=== Stored entries ===
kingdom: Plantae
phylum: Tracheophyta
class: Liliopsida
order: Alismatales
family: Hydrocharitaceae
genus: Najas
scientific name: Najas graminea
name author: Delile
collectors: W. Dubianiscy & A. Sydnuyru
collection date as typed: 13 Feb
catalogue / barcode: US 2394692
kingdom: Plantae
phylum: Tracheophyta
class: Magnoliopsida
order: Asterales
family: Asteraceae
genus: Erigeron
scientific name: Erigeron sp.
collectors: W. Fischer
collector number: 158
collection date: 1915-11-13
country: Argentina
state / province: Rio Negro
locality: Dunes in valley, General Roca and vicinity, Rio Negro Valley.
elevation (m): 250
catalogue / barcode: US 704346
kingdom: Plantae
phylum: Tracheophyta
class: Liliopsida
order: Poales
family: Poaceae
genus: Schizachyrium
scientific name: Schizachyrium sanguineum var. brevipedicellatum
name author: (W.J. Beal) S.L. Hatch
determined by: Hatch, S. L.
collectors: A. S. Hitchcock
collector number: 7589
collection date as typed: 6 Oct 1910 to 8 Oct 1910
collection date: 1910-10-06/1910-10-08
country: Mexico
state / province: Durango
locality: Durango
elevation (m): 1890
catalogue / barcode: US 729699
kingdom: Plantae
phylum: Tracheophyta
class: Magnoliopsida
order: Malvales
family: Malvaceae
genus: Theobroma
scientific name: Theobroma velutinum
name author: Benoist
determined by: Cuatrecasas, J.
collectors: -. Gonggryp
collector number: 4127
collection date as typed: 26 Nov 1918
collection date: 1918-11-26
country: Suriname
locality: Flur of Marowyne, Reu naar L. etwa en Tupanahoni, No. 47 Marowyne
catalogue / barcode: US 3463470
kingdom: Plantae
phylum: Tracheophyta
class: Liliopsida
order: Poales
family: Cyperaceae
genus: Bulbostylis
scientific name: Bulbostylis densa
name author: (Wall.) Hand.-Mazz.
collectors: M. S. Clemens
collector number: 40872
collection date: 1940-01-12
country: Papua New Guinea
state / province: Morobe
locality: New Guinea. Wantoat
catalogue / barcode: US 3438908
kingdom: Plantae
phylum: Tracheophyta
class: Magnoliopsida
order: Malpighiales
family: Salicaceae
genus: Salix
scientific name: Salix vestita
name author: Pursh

=== AIM ===
Copy these lines word for word.

=== EXERCISE RESPONSE ===
kingdom: Plantae
phylum: Tracheophyta
class: Liliopsida
order: Alismatales
family: Hydrocharitaceae
genus: Najas
scientific name: Najas graminea
name author: Delile
collectors: W. Dubianiscy & A. Sydnuyru
collection date as typed: 13 Feb
catalogue / barcode: US 2394692
kingdom: Plantae
phylum: Tracheophyta
class: Magnoliopsida
order: Asterales
family: Asteraceae
genus: Erigeron
scientific name: Erigeron sp.
collectors: W. Fischer
collector number: 158
collection date: 1915-11-13
country: Argentina
state / province: Rio Negro
locality: Dunes in valley, General Roca and vicinity, Rio Negro Valley.
elevation (m): 250
catalogue / barcode: US 704346
kingdom: Plantae
phylum: Tracheophyta
class: Liliopsida
order: Poales
family: Poaceae
genus: Schizachyrium
scientific name: Schizachyrium sanguineum var. brevipedicellatum
name author: (W.J. Beal) S.L. Hatch
determined by: Hatch, S. L.
collectors: A. S. Hitchcock
collector number: 7589
collection date as typed: 6 Oct 1910 to 8 Oct 1910
collection date: 1910-10-06/1910-10-08
country: Mexico
state / province: Durango
locality: Durango
elevation (m): 1890
catalogue / barcode: US 729699
kingdom: Plantae
phylum: Tracheophyta
class: Magnoliopsida
order: Malvales
family: Malvaceae
genus: Theobroma
scientific name: Theobroma velutinum
name author: Benoist
determined by: Cuatrecasas, J.
collectors: -. Gonggryp
collector number: 4127
collection date as typed: 26 Nov 1918
collection date: 1918-11-26
country: Suriname
locality: Flur of Marowyne, Reu naar L. etwa en Tupanahoni, No. 47 Marowyne
catalogue / barcode: US 3463470
kingdom: Plantae
phylum: Tracheophyta
class: Liliopsida
order: Poales
family: Cyperaceae
genus: Bulbostylis
scientific name: Bulbostylis densa
name author: (Wall.) Hand.-Mazz.
collectors: M. S. Clemens
collector number: 40872
collection date: 1940-01-12
country: Papua New Guinea
state / province: Morobe
locality: New Guinea. Wantoat
catalogue / barcode: US 3438908
kingdom: Plantae
phylum: Tracheophyta
class: Magnoliopsida
order: Malpighiales
family: Salicaceae
genus: Salix
scientific name: Salix vestita
name author: Pursh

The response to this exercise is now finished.